◆ REQUIRED WORK
Using the data below, determine the number of lines that include the string "element". Write only that number.
------------------------------------------------------------
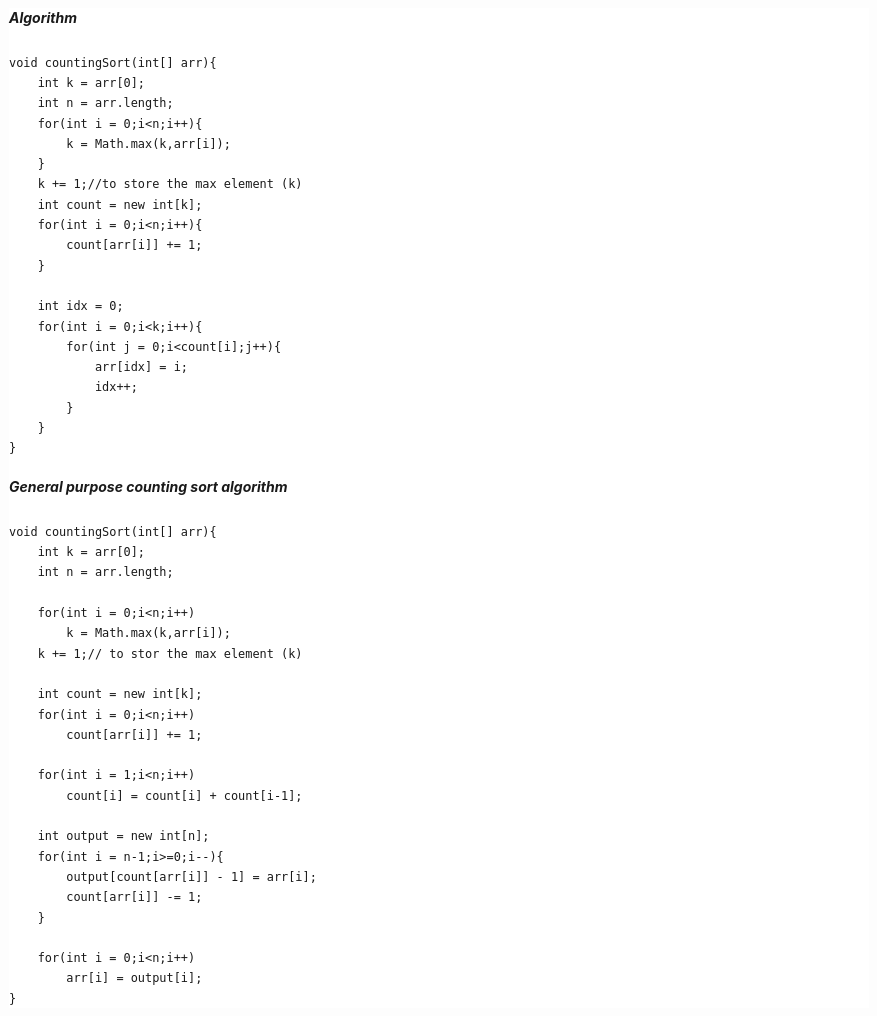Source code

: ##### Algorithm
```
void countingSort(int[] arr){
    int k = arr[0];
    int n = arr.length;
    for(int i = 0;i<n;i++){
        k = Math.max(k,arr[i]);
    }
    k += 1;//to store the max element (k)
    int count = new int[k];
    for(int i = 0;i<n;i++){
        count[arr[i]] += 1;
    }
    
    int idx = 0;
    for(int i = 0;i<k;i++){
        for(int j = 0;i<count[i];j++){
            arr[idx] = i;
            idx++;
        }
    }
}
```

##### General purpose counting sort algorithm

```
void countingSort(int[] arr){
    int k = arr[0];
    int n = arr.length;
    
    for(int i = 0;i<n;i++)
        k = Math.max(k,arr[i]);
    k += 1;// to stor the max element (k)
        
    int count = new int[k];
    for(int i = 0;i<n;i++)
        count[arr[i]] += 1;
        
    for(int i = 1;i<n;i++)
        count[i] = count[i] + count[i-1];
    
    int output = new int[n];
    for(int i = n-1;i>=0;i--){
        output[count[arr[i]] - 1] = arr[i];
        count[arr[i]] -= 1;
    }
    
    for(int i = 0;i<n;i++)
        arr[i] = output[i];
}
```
------------------------------------------------------------
◆ RESULT
2